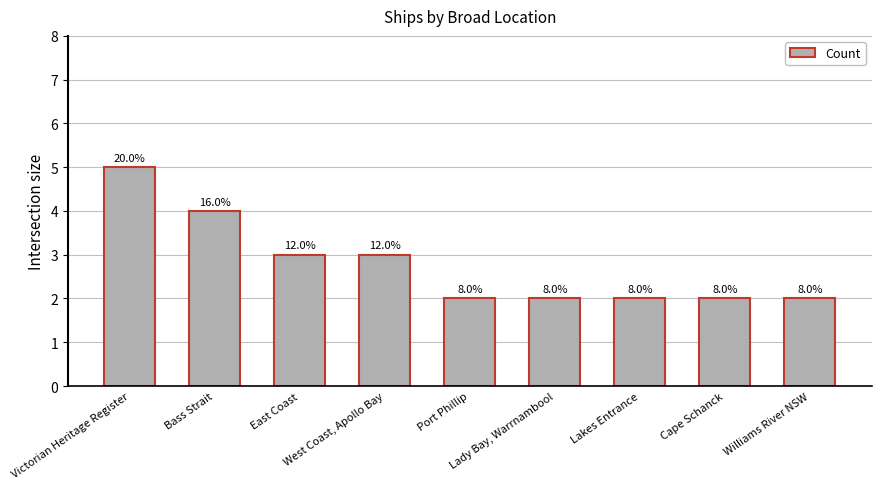

What value does the data have at Lakes Entrance?

2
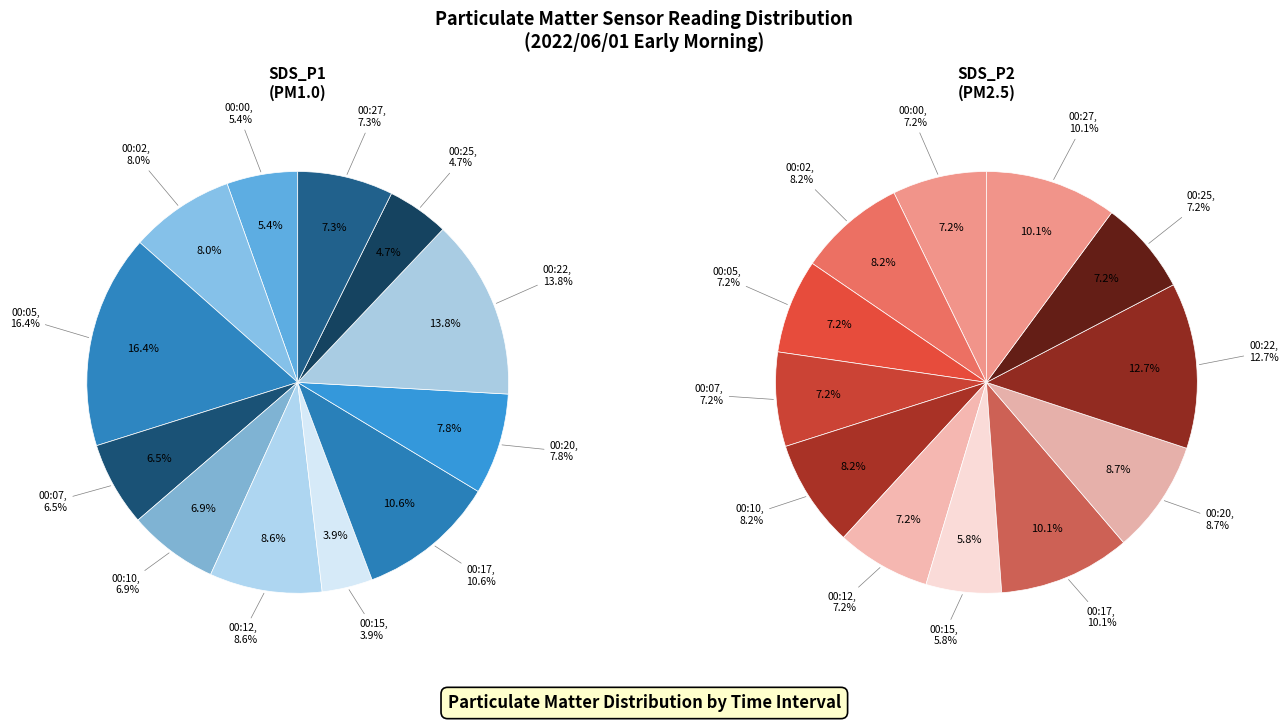

To the nearest percent, what portion does 00:22 represent?

13%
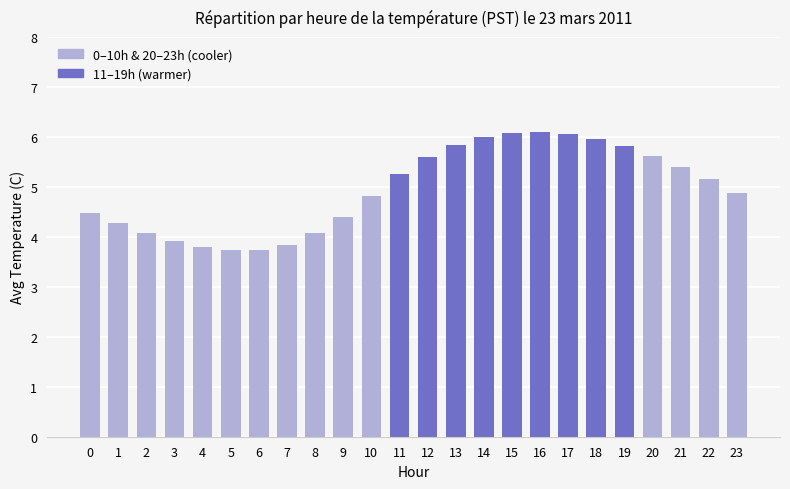

True or false: the data shows 1.6 at 6.

False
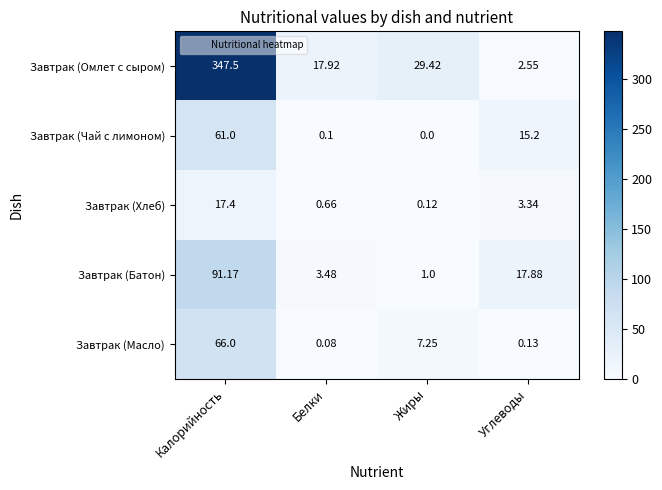

Rank the series by their maximum value, from highest to lowest.

Завтрак (Омлет с сыром), Завтрак (Батон), Завтрак (Масло), Завтрак (Чай с лимоном), Завтрак (Хлеб)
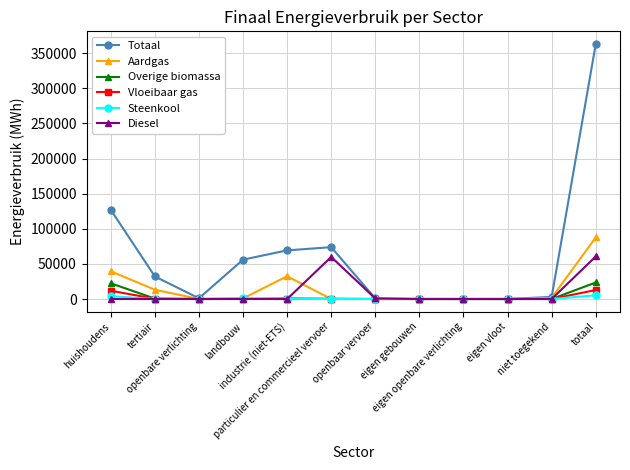

True or false: Aardgas has more than 0 points higher than both neighbors.

True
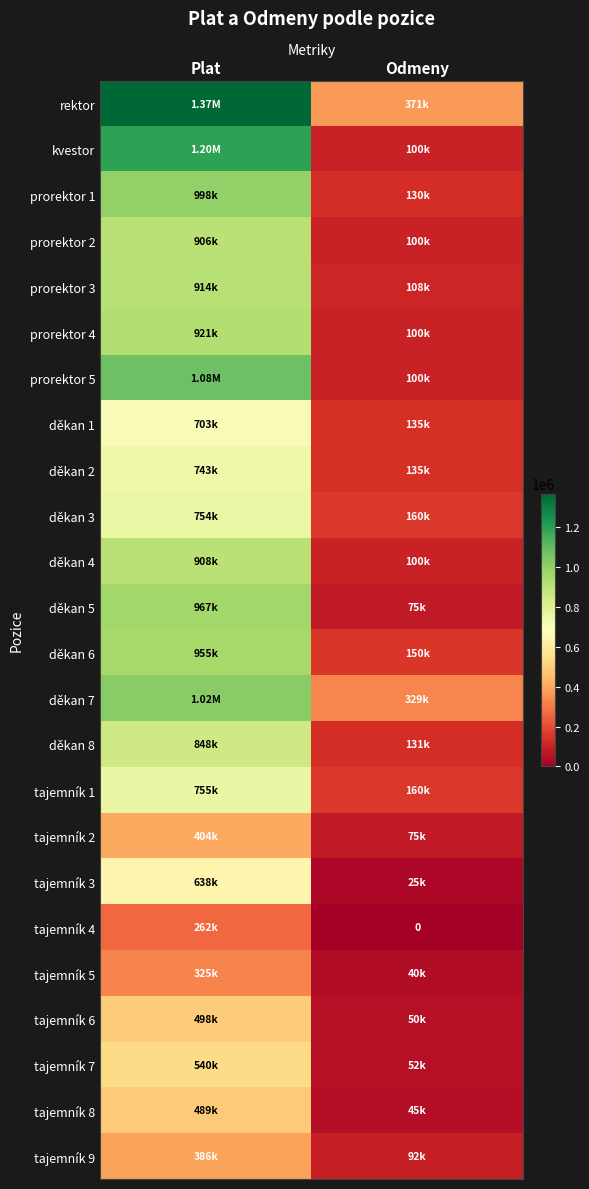

Which series has the largest total across all categories?

rektor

→ **PROBLEM DESCRIPTION**
Copy out the text of every entry above word for word and line by line, leaving out the pictures.

→ **COMPLETED EXERCISE**
What value does the data have at Lakes Entrance?

2

To the nearest percent, what portion does 00:22 represent?

13%

True or false: the data shows 1.6 at 6.

False

Rank the series by their maximum value, from highest to lowest.

Завтрак (Омлет с сыром), Завтрак (Батон), Завтрак (Масло), Завтрак (Чай с лимоном), Завтрак (Хлеб)

True or false: Aardgas has more than 0 points higher than both neighbors.

True

Which series has the largest total across all categories?

rektor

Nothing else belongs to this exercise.